Earlier today I was fooling around with a recurrence relation that I thought behaved peculiarly, namely $$ X_k=\frac{k}{X_{k-1}} \qquad k\geq 0 \\ X_0=1 $$ After plotting its first 100 terms, I noticed that it was essentially two "interwoven" square-root curves. I then tried squaring the terms to confirm that I got straight lines, which I roughly did (not exactly straight, but approaching straight) which implies that whatever my piecewise interwoven square-root closed-form may be, it was only the limit of the recurrence relation as $k\rightarrow\infty$. I toyed around trying to find the coefficient of $k$, eventually finding this approximation: $$ X_k:\approx\begin{cases} \sqrt{1+\frac{\pi}{2}k} & k\text{ even} \\ \sqrt{\frac{2}{\pi}k} & k\text{ odd} \end{cases} $$
This truly seems (by inspection) to be the best approximation I can make for $X_k$ in the hour I've been working on this, but I was wondering how I could go about proving this kind of relationship.
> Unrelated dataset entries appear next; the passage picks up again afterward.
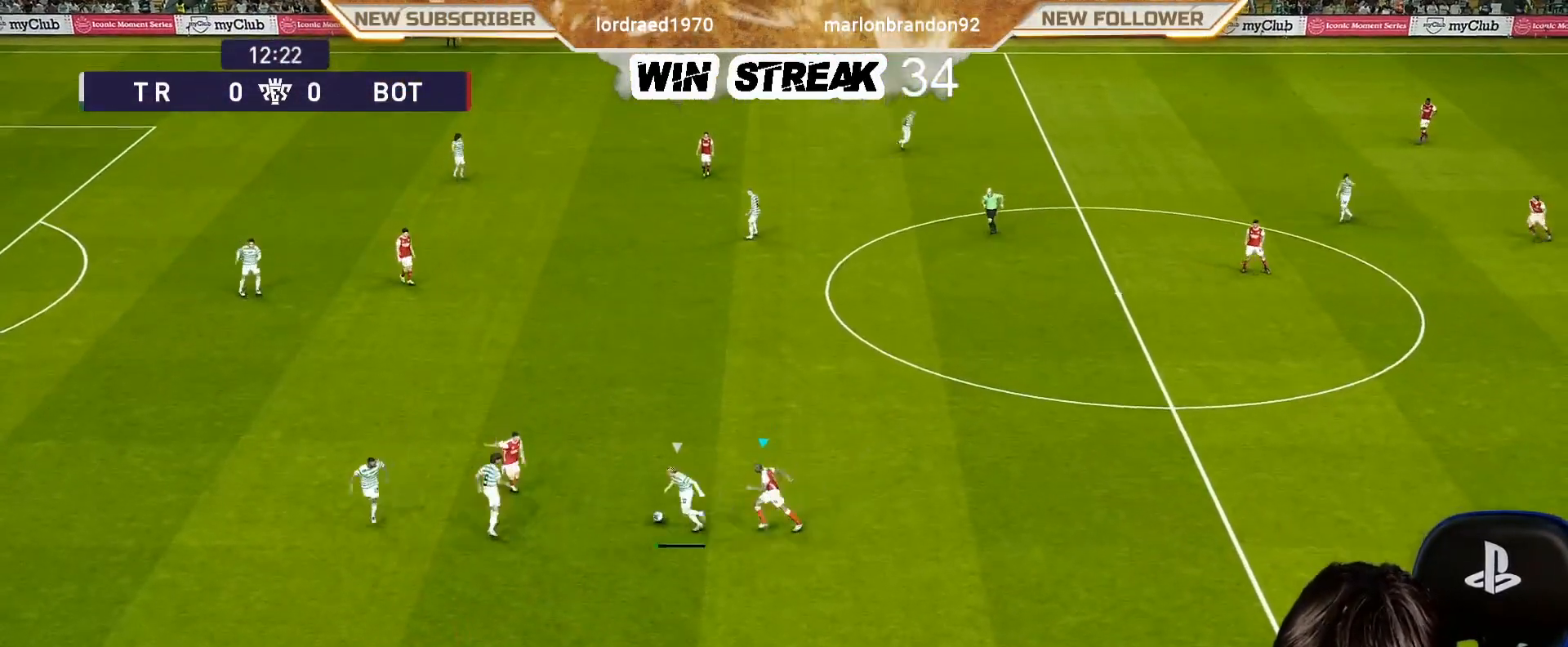
{"buttons": ["CROSS", "SQUARE", "R1"], "left_stick": "center", "right_stick": "center", "events": []}
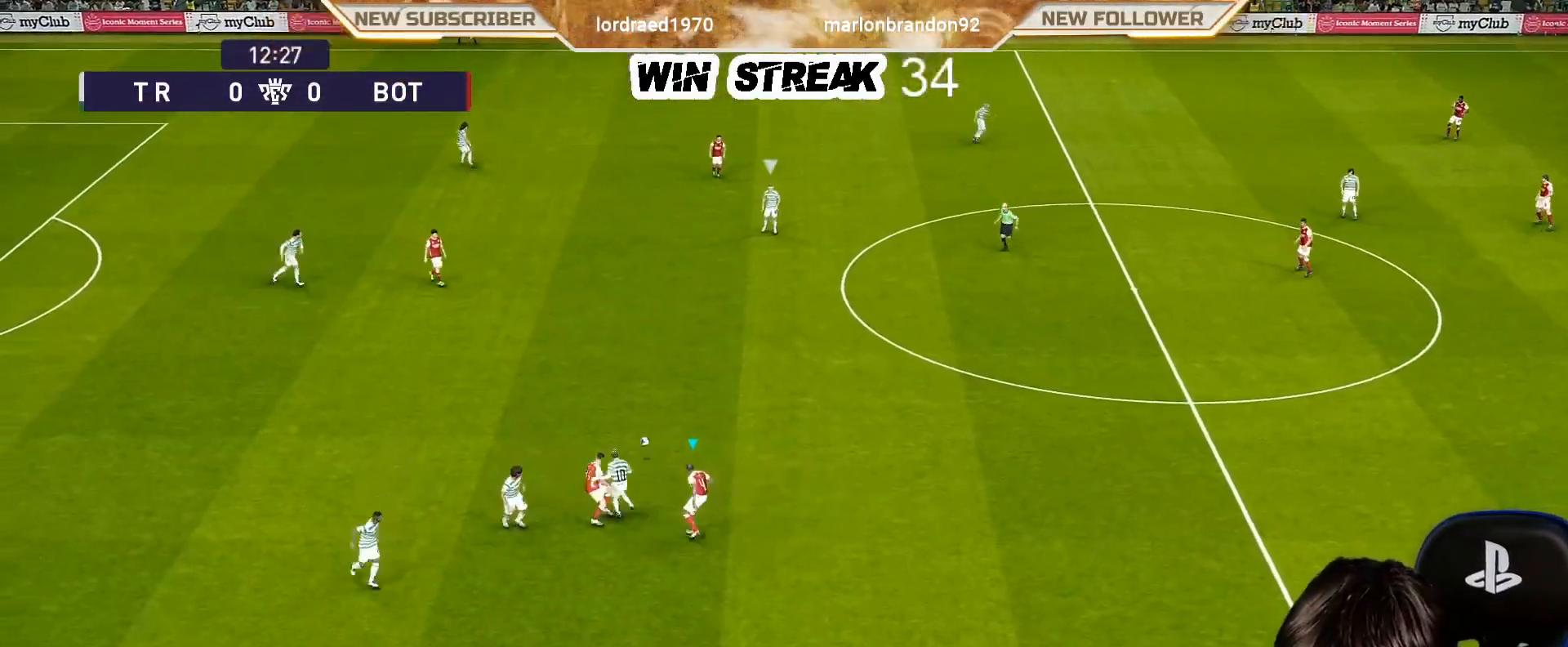
{"buttons": ["CROSS", "SQUARE", "R1"], "left_stick": "down-left", "right_stick": "center", "events": [[367, "left_stick", "down-left"]]}
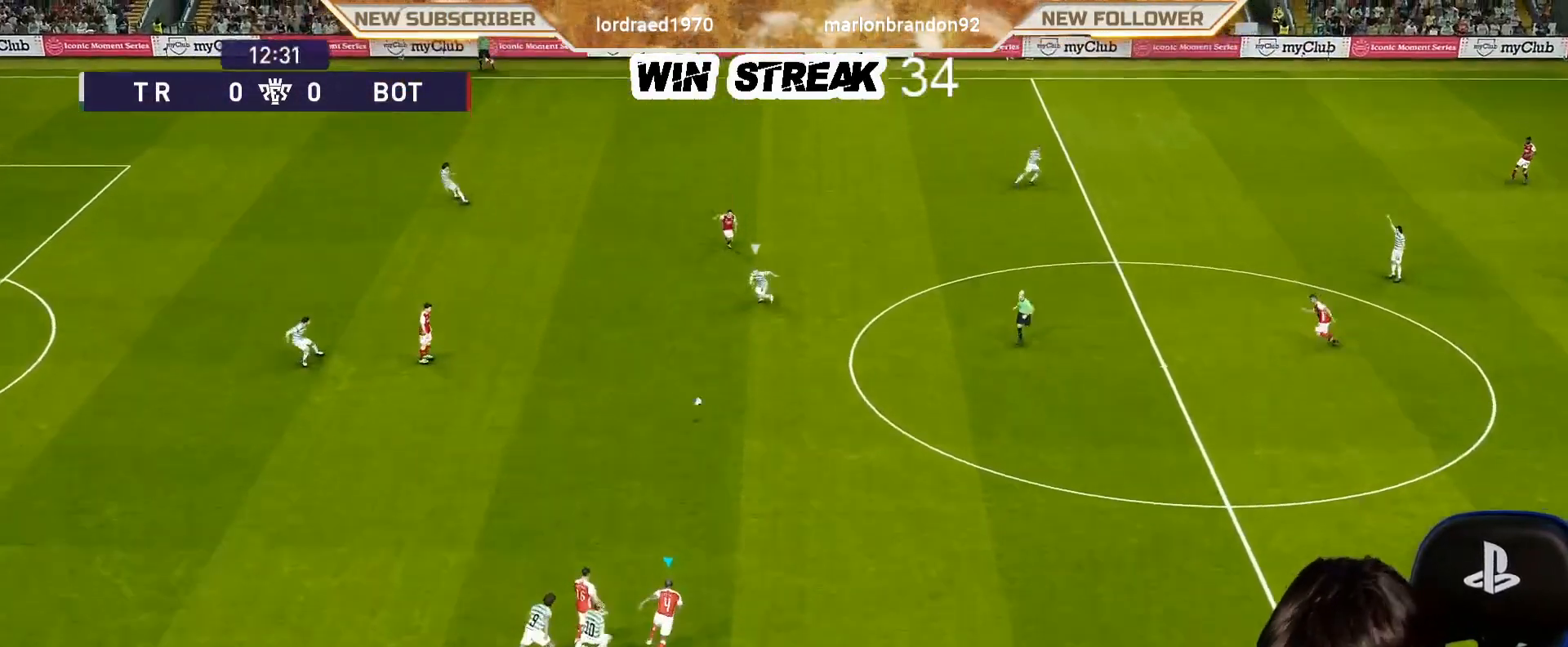
{"buttons": ["SQUARE", "R1"], "left_stick": "right", "right_stick": "center", "events": [[33, "L1", "down"], [33, "left_stick", "down"], [133, "L1", "up"], [133, "left_stick", "down-right"], [183, "CROSS", "up"], [383, "left_stick", "right"]]}
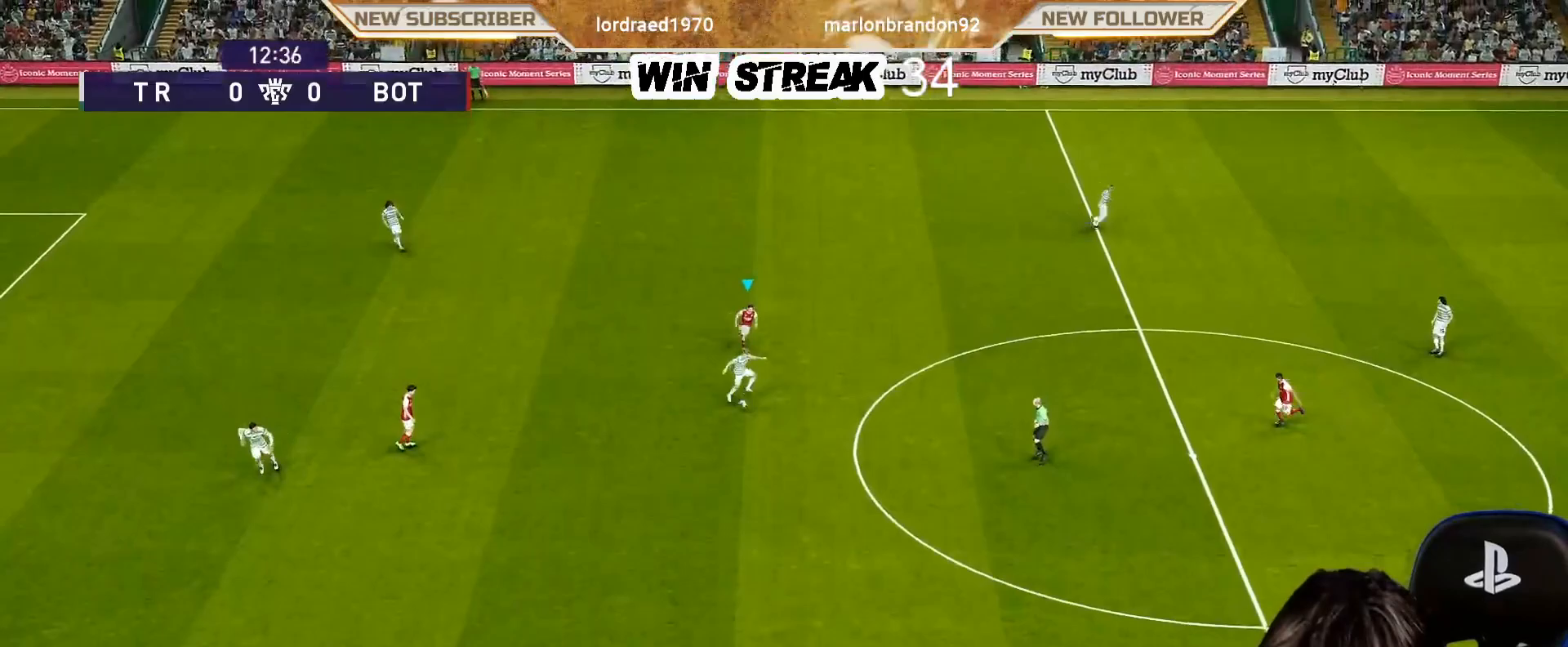
{"buttons": ["SQUARE", "R1"], "left_stick": "right", "right_stick": "center", "events": []}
It's curious to me that pi gets involved at all, my only hypothesis so far is that some kind of inverse-trigonometric function is used somewhere in the proof.
We can solve that recurrence relation, let $ n\in\mathbb{N} $, and let $ k $ be a positive integer : \begin{aligned} X_{2k}=\frac{2k}{X_{2k-1}}&=\frac{2k}{2k-1}X_{2k-2}\\ \Longrightarrow\prod_{k=1}^{n}{\frac{X_{2k}}{X_{2k-2}}}&=\prod_{k=1}^{n}{\frac{2k}{2k-1}}\\ \iff \ \ \ \ \ \ \ \frac{X_{2n}}{X_{0}}&=\frac{2^{2n}}{\binom{2n}{n}}\end{aligned}
\begin{aligned} X_{2k+1}=\frac{2k+1}{X_{2k}}&=\frac{2k+1}{2k}X_{2k-1}\\ \Longrightarrow\prod_{k=1}^{n}{\frac{X_{2k+1}}{X_{2k-1}}}&=\prod_{k=1}^{n}{\frac{2k+1}{2k}}\\ \iff \ \ \ \ \frac{X_{2n+1}}{X_{1}}&=\frac{2n+1}{2^{2n}}\binom{2n}{n}\end{aligned}
Thus, $$ \left(\forall n\in\mathbb{N}\right),\ X_{n}=\left\lbrace\begin{aligned}\frac{2^{n}}{\binom{n}{\frac{n}{2}}} \ \ \ \ \ \ \ \ \ \ \ \ &\textrm{If }n\textrm{ is even} \\ \frac{n}{2^{n-1}}\binom{n-1}{\frac{n-1}{2}} \ \ \ \ &\textrm{If }n\textrm{ is odd}\end{aligned}\right. $$